[ASSIGNMENT] Repeat precisely the span of lines below that opens with the line containing "- JVMTI, JMX" and closes with the line containing "<groupId>io.quarkus</groupId>", both included.

──────────────────────────────

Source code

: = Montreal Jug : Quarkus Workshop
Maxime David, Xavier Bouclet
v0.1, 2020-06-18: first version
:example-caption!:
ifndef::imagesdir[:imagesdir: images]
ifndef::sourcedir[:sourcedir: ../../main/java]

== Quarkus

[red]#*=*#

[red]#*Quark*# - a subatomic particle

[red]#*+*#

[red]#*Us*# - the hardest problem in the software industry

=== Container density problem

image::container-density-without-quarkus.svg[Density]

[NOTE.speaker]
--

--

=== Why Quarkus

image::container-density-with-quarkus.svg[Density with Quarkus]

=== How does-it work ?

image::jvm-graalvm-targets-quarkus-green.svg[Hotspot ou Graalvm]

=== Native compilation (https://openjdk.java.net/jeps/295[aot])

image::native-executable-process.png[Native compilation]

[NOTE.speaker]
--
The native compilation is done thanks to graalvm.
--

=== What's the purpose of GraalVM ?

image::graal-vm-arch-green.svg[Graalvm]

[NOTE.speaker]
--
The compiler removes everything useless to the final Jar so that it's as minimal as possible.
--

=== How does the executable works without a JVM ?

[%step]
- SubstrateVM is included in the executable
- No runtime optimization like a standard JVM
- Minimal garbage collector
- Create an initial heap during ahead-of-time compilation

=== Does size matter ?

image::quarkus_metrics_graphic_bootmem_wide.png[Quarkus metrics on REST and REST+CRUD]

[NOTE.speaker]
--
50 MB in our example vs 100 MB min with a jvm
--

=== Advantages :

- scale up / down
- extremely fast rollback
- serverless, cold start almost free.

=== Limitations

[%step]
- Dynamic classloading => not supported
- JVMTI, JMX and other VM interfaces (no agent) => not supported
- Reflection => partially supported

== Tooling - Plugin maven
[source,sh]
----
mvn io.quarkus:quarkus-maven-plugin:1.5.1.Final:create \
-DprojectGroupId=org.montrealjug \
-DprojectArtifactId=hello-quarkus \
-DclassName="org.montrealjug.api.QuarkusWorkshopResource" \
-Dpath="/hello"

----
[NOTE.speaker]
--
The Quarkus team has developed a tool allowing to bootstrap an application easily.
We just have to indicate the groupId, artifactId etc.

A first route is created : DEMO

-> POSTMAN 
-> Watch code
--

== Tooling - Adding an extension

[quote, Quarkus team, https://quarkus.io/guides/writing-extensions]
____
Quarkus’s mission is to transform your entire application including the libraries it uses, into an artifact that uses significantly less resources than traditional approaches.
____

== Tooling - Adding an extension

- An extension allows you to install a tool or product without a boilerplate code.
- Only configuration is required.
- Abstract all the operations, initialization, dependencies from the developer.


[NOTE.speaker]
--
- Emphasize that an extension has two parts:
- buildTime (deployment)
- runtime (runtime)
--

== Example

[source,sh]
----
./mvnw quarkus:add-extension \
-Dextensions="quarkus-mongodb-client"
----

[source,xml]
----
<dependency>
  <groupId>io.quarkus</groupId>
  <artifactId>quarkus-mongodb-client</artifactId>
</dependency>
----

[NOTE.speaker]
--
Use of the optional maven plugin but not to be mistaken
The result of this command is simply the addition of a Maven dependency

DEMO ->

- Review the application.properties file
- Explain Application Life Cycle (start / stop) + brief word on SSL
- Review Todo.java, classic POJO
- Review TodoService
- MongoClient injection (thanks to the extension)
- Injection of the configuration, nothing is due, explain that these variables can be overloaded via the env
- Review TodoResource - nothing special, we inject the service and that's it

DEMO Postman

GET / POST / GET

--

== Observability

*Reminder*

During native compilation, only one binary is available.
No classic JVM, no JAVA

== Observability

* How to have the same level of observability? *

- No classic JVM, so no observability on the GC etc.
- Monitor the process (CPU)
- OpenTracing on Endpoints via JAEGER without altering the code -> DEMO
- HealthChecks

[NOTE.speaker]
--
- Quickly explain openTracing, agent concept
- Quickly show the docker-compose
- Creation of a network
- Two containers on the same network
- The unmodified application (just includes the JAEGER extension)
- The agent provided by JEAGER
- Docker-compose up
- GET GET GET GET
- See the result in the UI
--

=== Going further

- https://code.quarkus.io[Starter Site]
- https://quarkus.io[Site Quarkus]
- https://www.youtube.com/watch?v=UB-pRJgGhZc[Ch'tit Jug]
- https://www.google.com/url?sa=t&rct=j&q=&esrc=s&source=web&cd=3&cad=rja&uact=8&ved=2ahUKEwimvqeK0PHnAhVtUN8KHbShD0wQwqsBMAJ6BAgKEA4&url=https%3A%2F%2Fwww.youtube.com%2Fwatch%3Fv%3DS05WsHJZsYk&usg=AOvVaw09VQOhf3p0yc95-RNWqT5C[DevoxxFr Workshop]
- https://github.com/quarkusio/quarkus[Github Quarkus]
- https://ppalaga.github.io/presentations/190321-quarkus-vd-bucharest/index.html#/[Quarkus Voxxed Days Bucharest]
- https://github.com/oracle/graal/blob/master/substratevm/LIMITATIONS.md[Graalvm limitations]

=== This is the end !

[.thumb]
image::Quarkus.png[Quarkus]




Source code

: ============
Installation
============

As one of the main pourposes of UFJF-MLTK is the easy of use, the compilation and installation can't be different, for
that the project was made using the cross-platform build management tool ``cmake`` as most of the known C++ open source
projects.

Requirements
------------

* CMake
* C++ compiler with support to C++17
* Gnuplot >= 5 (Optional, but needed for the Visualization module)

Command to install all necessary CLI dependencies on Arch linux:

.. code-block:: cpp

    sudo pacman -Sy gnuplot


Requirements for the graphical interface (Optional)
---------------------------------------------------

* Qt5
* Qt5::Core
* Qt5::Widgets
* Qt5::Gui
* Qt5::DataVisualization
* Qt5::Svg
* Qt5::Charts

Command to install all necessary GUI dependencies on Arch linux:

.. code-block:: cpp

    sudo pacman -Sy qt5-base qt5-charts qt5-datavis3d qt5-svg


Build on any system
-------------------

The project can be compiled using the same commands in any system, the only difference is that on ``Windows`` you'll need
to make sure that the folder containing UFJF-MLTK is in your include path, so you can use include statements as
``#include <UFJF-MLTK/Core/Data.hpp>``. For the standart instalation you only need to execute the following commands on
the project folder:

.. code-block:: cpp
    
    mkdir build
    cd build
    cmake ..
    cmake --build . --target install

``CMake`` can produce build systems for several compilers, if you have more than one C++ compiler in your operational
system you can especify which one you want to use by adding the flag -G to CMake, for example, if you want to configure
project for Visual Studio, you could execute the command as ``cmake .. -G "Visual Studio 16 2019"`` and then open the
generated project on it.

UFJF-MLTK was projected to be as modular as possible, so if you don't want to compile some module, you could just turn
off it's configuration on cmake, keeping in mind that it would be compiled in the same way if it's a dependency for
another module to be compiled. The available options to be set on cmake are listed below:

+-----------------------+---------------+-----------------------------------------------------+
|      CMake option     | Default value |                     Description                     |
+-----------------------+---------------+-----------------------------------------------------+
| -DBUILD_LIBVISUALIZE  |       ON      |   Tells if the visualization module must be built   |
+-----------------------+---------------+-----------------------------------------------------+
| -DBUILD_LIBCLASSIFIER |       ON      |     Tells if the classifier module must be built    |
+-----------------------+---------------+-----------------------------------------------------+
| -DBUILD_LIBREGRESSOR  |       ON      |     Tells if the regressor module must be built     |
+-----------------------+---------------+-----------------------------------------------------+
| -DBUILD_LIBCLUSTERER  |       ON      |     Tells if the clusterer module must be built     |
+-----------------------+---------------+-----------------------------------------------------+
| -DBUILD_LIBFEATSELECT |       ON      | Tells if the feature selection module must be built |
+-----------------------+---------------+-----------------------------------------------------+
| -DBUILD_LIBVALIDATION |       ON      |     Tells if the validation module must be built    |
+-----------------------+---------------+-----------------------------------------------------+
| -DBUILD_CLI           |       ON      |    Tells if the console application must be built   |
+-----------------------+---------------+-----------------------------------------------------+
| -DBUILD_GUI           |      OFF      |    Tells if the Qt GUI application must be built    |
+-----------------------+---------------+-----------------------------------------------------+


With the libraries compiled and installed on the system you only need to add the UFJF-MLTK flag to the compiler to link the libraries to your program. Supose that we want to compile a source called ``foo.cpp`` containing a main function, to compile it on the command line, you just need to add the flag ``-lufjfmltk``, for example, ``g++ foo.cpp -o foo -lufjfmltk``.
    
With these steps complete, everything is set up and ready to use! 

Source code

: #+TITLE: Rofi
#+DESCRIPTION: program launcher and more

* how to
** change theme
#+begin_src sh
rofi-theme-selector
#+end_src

──────────────────────────────

[OUTPUT FOR THIS EXERCISE]
- JVMTI, JMX and other VM interfaces (no agent) => not supported
- Reflection => partially supported

== Tooling - Plugin maven
[source,sh]
----
mvn io.quarkus:quarkus-maven-plugin:1.5.1.Final:create \
-DprojectGroupId=org.montrealjug \
-DprojectArtifactId=hello-quarkus \
-DclassName="org.montrealjug.api.QuarkusWorkshopResource" \
-Dpath="/hello"

----
[NOTE.speaker]
--
The Quarkus team has developed a tool allowing to bootstrap an application easily.
We just have to indicate the groupId, artifactId etc.

A first route is created : DEMO

-> POSTMAN 
-> Watch code
--

== Tooling - Adding an extension

[quote, Quarkus team, https://quarkus.io/guides/writing-extensions]
____
Quarkus’s mission is to transform your entire application including the libraries it uses, into an artifact that uses significantly less resources than traditional approaches.
____

== Tooling - Adding an extension

- An extension allows you to install a tool or product without a boilerplate code.
- Only configuration is required.
- Abstract all the operations, initialization, dependencies from the developer.


[NOTE.speaker]
--
- Emphasize that an extension has two parts:
- buildTime (deployment)
- runtime (runtime)
--

== Example

[source,sh]
----
./mvnw quarkus:add-extension \
-Dextensions="quarkus-mongodb-client"
----

[source,xml]
----
<dependency>
  <groupId>io.quarkus</groupId>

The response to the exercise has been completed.